● **Trecho do documento**:
Curiosamente, a Lei do Ventre Livre também trazia em seu texto regulação da vida dos indivíduos ex escravizados, que ficavam à disposição do Governo:

“Liberdade aos escravos abandonados, os de herança vaga e os da Nação – para o Governo lhes dar ocupação.

Os libertados ficam por cinco anos sob a inspeção do governo. Devem contratar seus serviços e se forem encontrados vadios, volta a ser constrangidos a trabalhar em estabelecimentos públicos. Somente podem sair dessa condição se exibirem contrato de trabalho.

Lei dos Sexagenários – talvez um arremedo das políticas atuais para idosos - Igualmente é um engodo jurídico. Sua ementa é:

“Lei 3270 de 28 de setembro de 1885 - Regula a extincção gradual do elemento servil.
[...]
Art. 3º [...] § 10. “São libertos os escravos de 60 annos de idade, completos antes o depois da data em que entrar em execução esta Lei; ficando, porém, obrigados, a tíitulo de indemnização pela sua alforria, a prestar serviços a seus ex-senhores pelo espaço de tres annos. (grifei) Lei 3270/1885.

● **Dados fornecidos**:
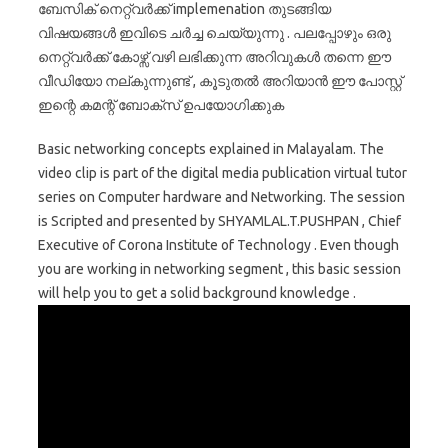
ബേസിക് നെറ്റ്‌വർക്ക് implemenation തുടങ്ങിയ
വിഷയങ്ങൾ ഇവിടെ ചർച്ച ചെയ്യുന്നു . പലപ്പോഴും ഒരു
നെറ്റ്‌വർക്ക് കോഴ്സ് വഴി ലഭിക്കുന്ന അറിവുകൾ തന്നെ ഈ
വീഡിയോ നല്കുന്നുണ്ട് , കൂടുതൽ അറിയാൻ ഈ പോസ്റ്റ്‌
ഇന്റെ കമന്റ്‌ ബോക്സ്‌ ഉപയോഗിക്കുക
Basic networking concepts explained in Malayalam. The
video clip is part of the digital media publication virtual tutor
series on Computer hardware and Networking. The session
is Scripted and presented by SHYAMLAL.T.PUSHPAN , Chief
Executive of Corona Institute of Technology . Even though
you are working in networking segment , this basic session
will help you to get a solid background knowledge .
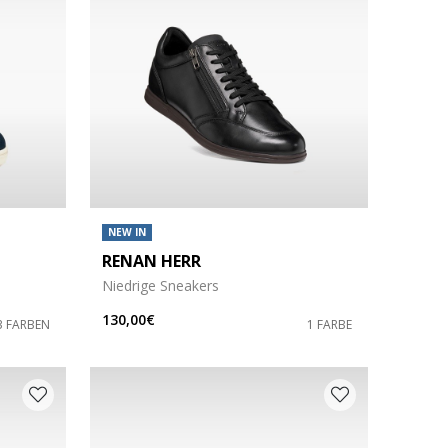
NEW IN
RENAN HERR
Niedrige Sneakers
130,00€
3 FARBEN
1 FARBE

● **Instrução 1**:
As afirmações abaixo concordam com o trecho sobre as leis do Ventre Livre e dos Sexagenários? Responda sim ou não a cada uma e cite literalmente as palavras do trecho que decidem a resposta.
(a) Os libertados ficavam por cinco anos sob a inspeção do governo.
(b) A Lei dos Sexagenários libertava os escravos de 50 anos de idade.
(c) Os sexagenários libertos ficavam dispensados de prestar serviços aos ex-senhores.
● **Instrução 2**: Transcreva sem alterações todas as linhas de texto dos registros, deixando as imagens de fora da resposta.

● **Resposta 1**:
(a) Sim: "Os libertados ficam por cinco anos sob a inspeção do governo."
(b) Não: "São libertos os escravos de 60 annos de idade"
(c) Não: "a prestar serviços a seus ex-senhores pelo espaço de tres annos"

● **Resposta 2**:
ബേസിക് നെറ്റ്‌വർക്ക് implemenation തുടങ്ങിയ
വിഷയങ്ങൾ ഇവിടെ ചർച്ച ചെയ്യുന്നു . പലപ്പോഴും ഒരു
നെറ്റ്‌വർക്ക് കോഴ്സ് വഴി ലഭിക്കുന്ന അറിവുകൾ തന്നെ ഈ
വീഡിയോ നല്കുന്നുണ്ട് , കൂടുതൽ അറിയാൻ ഈ പോസ്റ്റ്‌
ഇന്റെ കമന്റ്‌ ബോക്സ്‌ ഉപയോഗിക്കുക
Basic networking concepts explained in Malayalam. The
video clip is part of the digital media publication virtual tutor
series on Computer hardware and Networking. The session
is Scripted and presented by SHYAMLAL.T.PUSHPAN , Chief
Executive of Corona Institute of Technology . Even though
you are working in networking segment , this basic session
will help you to get a solid background knowledge .
NEW IN
RENAN HERR
Niedrige Sneakers
130,00€
3 FARBEN
1 FARBE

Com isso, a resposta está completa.